# Trump’s abandonment of Paris climate deal to cost U.S. economy trillions, new study reveals



## Jessica123 (Jun 1, 2018)

Trump’s abandonment of Paris climate deal to cost U.S. economy trillions, new study reveals
Benefits of climate action are over a hundred times larger than the cost of cutting carbon pollution
Joe Romm
May 29, 2018, 12:56 pm



> A new study from Stanford finds that failure to meet the goals of the Paris Climate Accord will cost the the U.S. economy several trillion dollars in the coming decades — and cost the world economy tens of trillions of dollars.
> 
> The study, “Large potential reduction in economic damages under UN mitigation targets,” was published in the journal Nature last week. It is among the first to analyze the economic benefits of keeping global warming to the levels unanimously agreed to by more than 190 nations at the 2015 Paris climate summit.
> President Trump has made the U.S. a rogue nation — the only one in the world to abandon the agreement — under the misguided notion that it will hurt our economy. The reverse is true.




https://thinkprogres...y-575120a5870a/

Pretty sad when you consider that Trump is harming our economy in everyway imaginable but his base just doesn't have the brain power to get it.


----------



## K9Buck (Jun 1, 2018)

Have you ever visited a psychiatrist?


----------



## cnm (Jun 1, 2018)

Jessica123 said:


> Pretty sad when you consider that Trump is harming our economy in everyway imaginable but his base just doesn't have the brain power to get it.


See? Immediately demonstrated. Home schooled, I bet.


----------



## Jessica123 (Jun 1, 2018)

K9Buck said:


> Have you ever visited a psychiatrist?




Have you? You don't believe in science and you believe in an guy in the clouds so you almost certainly need it more.


----------



## william the wie (Jun 1, 2018)

Jessica123 said:


> K9Buck said:
> 
> 
> > Have you ever visited a psychiatrist?
> ...



The postulates of AGW were disproven in 1961 at the MIT meteorological lab. google Lorenz and Chaos. AGW was created from BS and is kept alive by fraud.


----------



## martybegan (Jun 1, 2018)

Jessica123 said:


> Trump’s abandonment of Paris climate deal to cost U.S. economy trillions, new study reveals
> Benefits of climate action are over a hundred times larger than the cost of cutting carbon pollution
> Joe Romm
> May 29, 2018, 12:56 pm
> ...



Thinkprogress?

LOL

As usual studies like this provide the benefits as things that don't actually provide any savings to anyone. Yet the actual costs are in hard values, in both actual investment and loss of productivity due to regulation, loss of innovation, and actual limits on technology.


----------



## TNHarley (Jun 1, 2018)

Many have said that wasnt going to do anything anyways
Not to mention, AGW is based on models, politics and assumption


----------



## Sunni Man (Jun 1, 2018)

Jessica123 said:


> Trump’s abandonment of Paris climate deal to cost U.S. economy trillions, new study reveals it.


Trillions isn't that much.

Now if it was Jillions of dollars.....I'd be worried.  ....

| Supplied records |
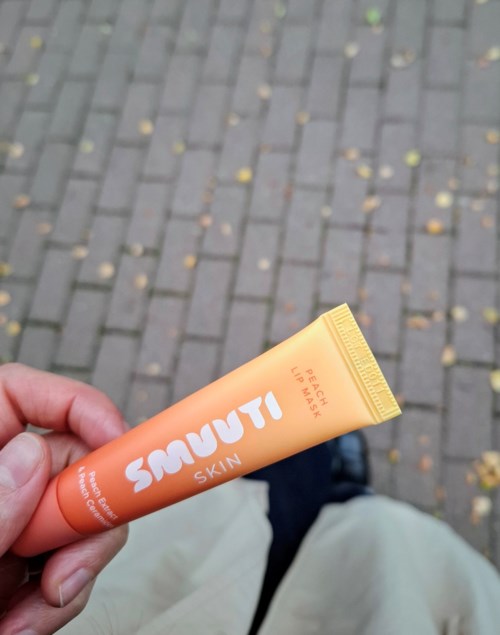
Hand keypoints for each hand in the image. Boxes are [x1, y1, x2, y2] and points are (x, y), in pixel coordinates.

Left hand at [0, 363, 128, 634]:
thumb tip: (32, 457)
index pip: (20, 395)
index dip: (79, 407)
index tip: (116, 446)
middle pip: (68, 463)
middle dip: (83, 515)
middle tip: (67, 564)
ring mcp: (8, 525)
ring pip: (77, 522)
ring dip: (70, 572)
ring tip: (29, 617)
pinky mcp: (19, 567)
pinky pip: (66, 567)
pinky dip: (57, 600)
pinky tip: (23, 624)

| Exercise set |
a) In the climate deal thread, translate this sentence into Spanish: "It is among the first to analyze the economic benefits of keeping global warming to the levels unanimously agreed to by more than 190 nations at the 2015 Paris climate summit."
b) Decide whether each statement agrees with the climate deal thread. Answer yes or no, and quote the words from the thread that decide it.
(i) The study was published in the journal Science.
(ii) The article credited to Joe Romm is dated May 29, 2018.
(iii) martybegan says the costs in studies like this one are given in hard values.
c) According to the climate deal thread, which university produced the new study?

| Written answers |
a) Es uno de los primeros en analizar los beneficios económicos de mantener el calentamiento global en los niveles acordados por unanimidad por más de 190 naciones en la cumbre climática de París de 2015.

b)
(i) No: "was published in the journal Nature last week"
(ii) Yes: "May 29, 2018, 12:56 pm"
(iii) Yes: "Yet the actual costs are in hard values"

c) Stanford.